At least he’s got that last part right, but it’s disconcerting that the Holy See hasn’t moved with modernity and woken up to the way people live today, even – surprise! – with God.

Just as the Association of Southeast Nations, the United Nations and other lofty groupings of talking shops have in recent years become irrelevant due to their impotence, the Vatican has also become extraneous and diluted, especially so on morality lines.

The Vatican, however, is nothing if not rooted in a sea of tradition that has stretched back unbroken for centuries – witness the bizarre drama of a pope’s election, replete with theatrical smoke signals when a successor is chosen (try a mike!). That’s all very well and nice, and, much like the British royal family, is great for tourism. But it doesn’t do much for the progression of humanity when its resulting edicts and views that seek to influence lives are as entrenched in the far-distance past.

The outrage of predator priests and the legions of misery they have caused people around the world has disgracefully not been hit harder on the head by this pontiff, and that’s done more than anything to dent Catholicism’s image worldwide.

So are we to wonder why the world reacts with such head-shaking scorn when the pope issued his condom pronouncement? Hardly.

It’s a shame to see such a once-mighty institution go down the tubes, because apart from his severely outmoded stance, Benedict XVI, who turns 82 later this month, can offer contributions on the human condition. But the German-born theologian doesn’t always hit the mark.

The Catholic News Agency reported that as part of Easter celebrations just passed, the pope “focused on the sacrifice of the cross and how it proves ‘the fundamental law of human existence: Those who love their life lose it, and those who hate their life in this world will keep it for eternal life.’

Two topics that are seen as causes for much of the economic crises, greed and selfishness, were also discussed.”

Ergo, to love your life results in an early demise while those who despise living are consumed by earthly pleasures that lead to their continual existence on Earth. Have a raging, deep debate if you want, but that’s about the gist of the sentiment.

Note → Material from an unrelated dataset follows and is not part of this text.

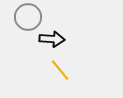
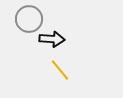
gray circle: moved 1 px right, 2 px down
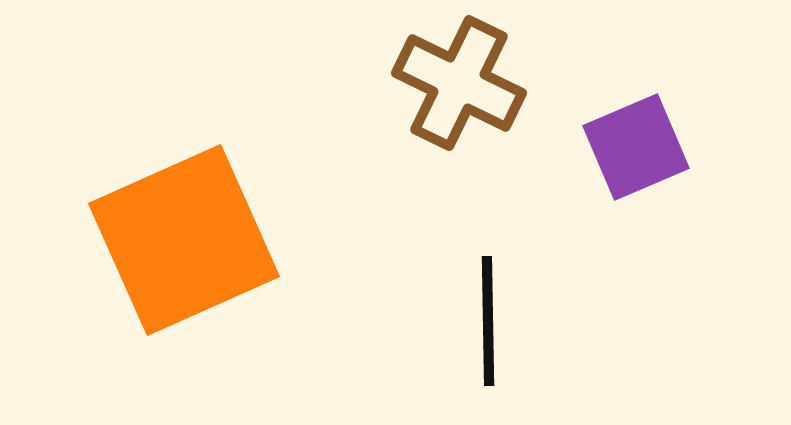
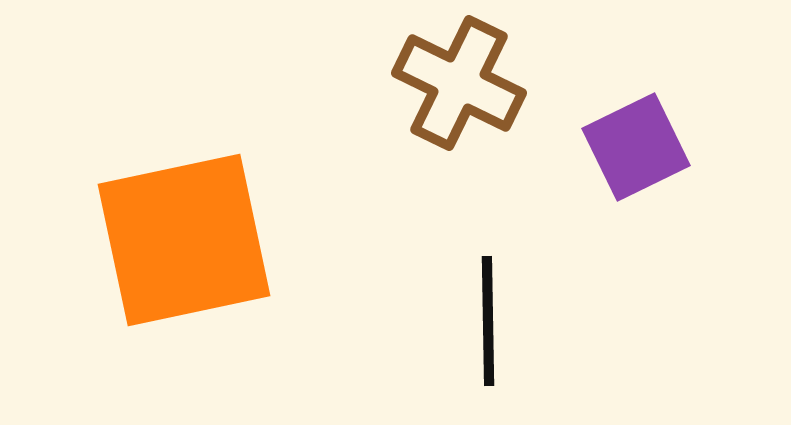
purple square: rotated 3 degrees counterclockwise
orange square: rotated 12 degrees clockwise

It’s so much simpler – and stimulating – living in Bali and not having to hear nearby declarations on life from people who purport to uphold morality and understand the minutiae of existence while, in reality, trampling all over good and honest principals while living such a rarified existence they hardly know what life is about.

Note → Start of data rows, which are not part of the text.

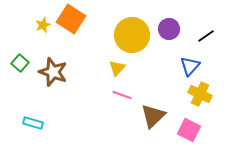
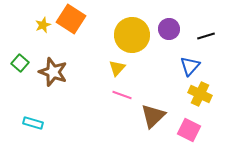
black line: rotated 18 degrees clockwise
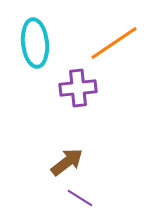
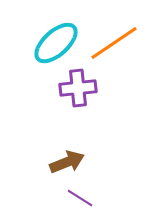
cyan ellipse: moved 21 px right; rotated 54 degrees clockwise
brown arrow: rotated 16 degrees clockwise
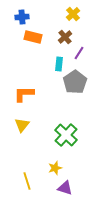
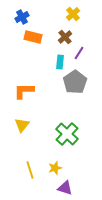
blue cross: rotated 24 degrees counterclockwise
cyan rectangle: moved 1 px right, 2 px up
orange L-shape: moved 3 px up
green cross: moved 1 px right, 1 px up
yellow line: moved 3 px right, 11 px up
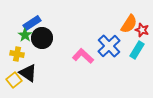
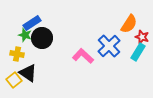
red star: moved 7 px down
green star: rotated 16 degrees counterclockwise
cyan rectangle: moved 1 px right, 2 px down
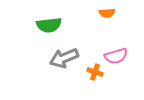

(The agency also reported that the leader of the Catholic Church said that “denial” and “self-sacrifice” were the requirements to living what he called a “just life” – essentially an austere existence that many would say is not living at all.)

The Catholic Church is certainly not alone in its insentience-driven alienation; there are many more in the established-religion ranks that are perusing the same lifeless policies. But as we’re seeing, year after year, the purported places of worship are fast emptying out as people seek real answers and advice to real-life problems and questions.